On the right, you see Mt. Hacho, atop which today sits a Spanish fort. The Spanish took Ceuta in 1415, and still control it today. The mountain, of course, makes for easy defense, especially since the peninsula on which it sits is curved, making for the nice protected harbor you see in this picture with the two boats out probably fishing. According to Latham, the city was difficult to lay seige to because fishing was an important industry, and it was hard to block off access to the harbors.
On the left is the Ceuta ferry terminal, where many ferries a day depart for southern Spain. When the Mediterranean was the western world's major commercial highway, Ceuta was among its busiest ports, a mercantile city much like the Italian city-states. Only with the rise of Atlantic trade did Tangier begin seriously to compete for influence.

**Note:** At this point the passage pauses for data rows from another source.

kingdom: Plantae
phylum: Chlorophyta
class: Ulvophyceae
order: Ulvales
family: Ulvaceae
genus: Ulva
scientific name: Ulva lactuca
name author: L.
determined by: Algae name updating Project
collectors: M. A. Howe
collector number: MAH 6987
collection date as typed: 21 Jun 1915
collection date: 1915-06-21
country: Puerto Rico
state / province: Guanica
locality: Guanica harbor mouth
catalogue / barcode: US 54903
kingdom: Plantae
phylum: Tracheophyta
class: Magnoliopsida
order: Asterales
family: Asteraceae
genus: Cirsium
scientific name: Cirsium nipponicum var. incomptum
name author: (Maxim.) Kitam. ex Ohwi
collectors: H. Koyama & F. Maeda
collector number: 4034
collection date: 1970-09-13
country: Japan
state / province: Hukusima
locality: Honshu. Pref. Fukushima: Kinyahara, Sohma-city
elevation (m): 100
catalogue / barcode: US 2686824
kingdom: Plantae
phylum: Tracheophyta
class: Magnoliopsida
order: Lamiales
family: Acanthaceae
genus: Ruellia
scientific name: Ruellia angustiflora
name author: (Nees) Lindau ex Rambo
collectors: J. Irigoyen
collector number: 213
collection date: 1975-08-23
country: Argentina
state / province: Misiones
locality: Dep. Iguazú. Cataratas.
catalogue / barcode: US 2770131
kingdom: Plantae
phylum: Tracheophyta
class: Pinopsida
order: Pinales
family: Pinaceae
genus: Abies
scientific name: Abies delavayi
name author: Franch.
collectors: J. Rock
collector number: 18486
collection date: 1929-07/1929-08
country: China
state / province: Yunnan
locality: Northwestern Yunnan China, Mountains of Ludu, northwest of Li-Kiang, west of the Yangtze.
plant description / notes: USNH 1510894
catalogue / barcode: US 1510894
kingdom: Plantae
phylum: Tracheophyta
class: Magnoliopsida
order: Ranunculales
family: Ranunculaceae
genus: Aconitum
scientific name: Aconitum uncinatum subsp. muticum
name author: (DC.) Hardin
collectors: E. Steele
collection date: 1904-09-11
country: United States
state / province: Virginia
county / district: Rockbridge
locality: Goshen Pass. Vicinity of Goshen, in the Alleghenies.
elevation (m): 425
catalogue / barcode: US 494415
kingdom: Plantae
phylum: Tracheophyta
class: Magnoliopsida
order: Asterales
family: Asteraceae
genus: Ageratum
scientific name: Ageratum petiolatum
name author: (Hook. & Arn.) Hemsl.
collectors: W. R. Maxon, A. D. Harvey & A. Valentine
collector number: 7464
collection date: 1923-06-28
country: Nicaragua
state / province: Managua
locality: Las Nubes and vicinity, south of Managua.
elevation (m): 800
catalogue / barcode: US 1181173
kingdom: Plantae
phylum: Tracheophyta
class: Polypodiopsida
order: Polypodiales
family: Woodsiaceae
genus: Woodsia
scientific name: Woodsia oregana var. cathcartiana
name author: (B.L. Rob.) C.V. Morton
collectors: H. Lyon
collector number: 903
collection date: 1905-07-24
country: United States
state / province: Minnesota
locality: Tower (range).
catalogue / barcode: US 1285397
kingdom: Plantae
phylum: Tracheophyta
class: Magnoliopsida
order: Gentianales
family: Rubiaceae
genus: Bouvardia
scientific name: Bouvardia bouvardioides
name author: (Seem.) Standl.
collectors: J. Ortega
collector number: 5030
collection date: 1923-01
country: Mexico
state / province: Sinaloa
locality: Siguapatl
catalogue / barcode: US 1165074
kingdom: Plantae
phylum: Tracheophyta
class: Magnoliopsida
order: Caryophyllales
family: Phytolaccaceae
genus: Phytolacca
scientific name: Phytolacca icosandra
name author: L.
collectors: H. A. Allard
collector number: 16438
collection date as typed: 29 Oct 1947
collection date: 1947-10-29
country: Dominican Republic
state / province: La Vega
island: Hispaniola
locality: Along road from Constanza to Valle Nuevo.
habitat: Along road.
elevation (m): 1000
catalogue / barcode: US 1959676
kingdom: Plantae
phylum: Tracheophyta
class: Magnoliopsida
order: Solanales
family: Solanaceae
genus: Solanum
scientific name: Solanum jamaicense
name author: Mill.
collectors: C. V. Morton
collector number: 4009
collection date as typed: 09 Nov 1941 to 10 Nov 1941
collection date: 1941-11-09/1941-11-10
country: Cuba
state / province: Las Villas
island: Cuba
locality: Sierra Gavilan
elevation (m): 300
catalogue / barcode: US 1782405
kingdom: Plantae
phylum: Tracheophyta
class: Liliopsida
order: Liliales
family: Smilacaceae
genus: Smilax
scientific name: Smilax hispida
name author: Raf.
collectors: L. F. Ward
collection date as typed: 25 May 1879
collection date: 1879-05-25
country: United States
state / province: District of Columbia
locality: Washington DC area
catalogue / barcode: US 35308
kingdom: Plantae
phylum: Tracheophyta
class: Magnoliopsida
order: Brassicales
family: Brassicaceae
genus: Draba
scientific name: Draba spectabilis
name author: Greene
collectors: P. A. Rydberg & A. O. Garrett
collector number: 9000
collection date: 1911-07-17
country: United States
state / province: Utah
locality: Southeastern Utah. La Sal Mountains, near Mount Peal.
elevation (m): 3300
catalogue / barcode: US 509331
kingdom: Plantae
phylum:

What's more, Ceuta has historically been a gateway to Europe rather than one to Africa. As noted above, the city was difficult to take, but even after it was taken, the mountains surrounding it meant that you couldn't easily advance into the Moroccan interior. However, many invasions of the Iberian Peninsula and reinforcements of Muslim positions there were launched from its harbor. In fact, one could take this "gateway" pattern even up to the present, where desperate African economic migrants try to use it as a stepping-stone to continental Europe.
These historical and geographical factors make the competing Spanish and Moroccan claims to the enclave more complex than it might first appear. The Moroccan claim draws its legitimacy primarily from geography, in that everything on the North African coast is properly the territory of North African states. Spain, on the other hand, claims it not primarily on the basis of the 1415 conquest, but rather as part of a broader claim to the territies of the 10th-century Umayyad caliphate of Cordoba.
Spain is thus trying to claim an Islamic legacy rather than one based on the nationalism of the Reconquista, setting itself up as a successor state to the Muslim states it replaced. The existence of local Spanish festivals commemorating the Reconquista in anti-Muslim ways, however, perhaps make that identification problematic. At the same time, the political situation at the Strait of Gibraltar never truly depended solely on religious identifications. Christian and Muslim states made alliances with each other against their co-religionists on a regular basis. What's more, its defensible nature often meant that Moroccan control of Ceuta was often merely nominal, with local governors or the independent Azafid dynasty giving at best a formal allegiance to Fez or Marrkesh, and often none at all.
This is not to deny that Ceuta has figured prominently into Moroccan history, not only for its commercial presence, but for its cultural development as well. The Moroccan celebration of the Prophet's birthday appears to have been first introduced by the Azafids of Ceuta in the 13th century. However, set against such importance and that fact that Spain has to essentially bribe its citizens into living there is the pragmatic sense that in Ceuta Spain is simply controlling its own doorway, one whose political ties to Moroccan polities have historically been not much stronger than cities north of the Strait which are not in dispute.
In reality, of course, the dispute today rests not on all these ideological justifications, but on Moroccan and Spanish nationalism influenced in the 20th century by the reality of colonialism of which the Crusades and the Reconquista can be seen as a historical precursor. All of which is to say that there really is no clear right and wrong approach to this issue - Spain is not clinging to a piece of clearly Moroccan territory, but nor is Morocco out of line in asserting its own ties to the enclave. In a period of shifting boundaries, conquest and counterconquest, this is where the line happened to end up, at least for now.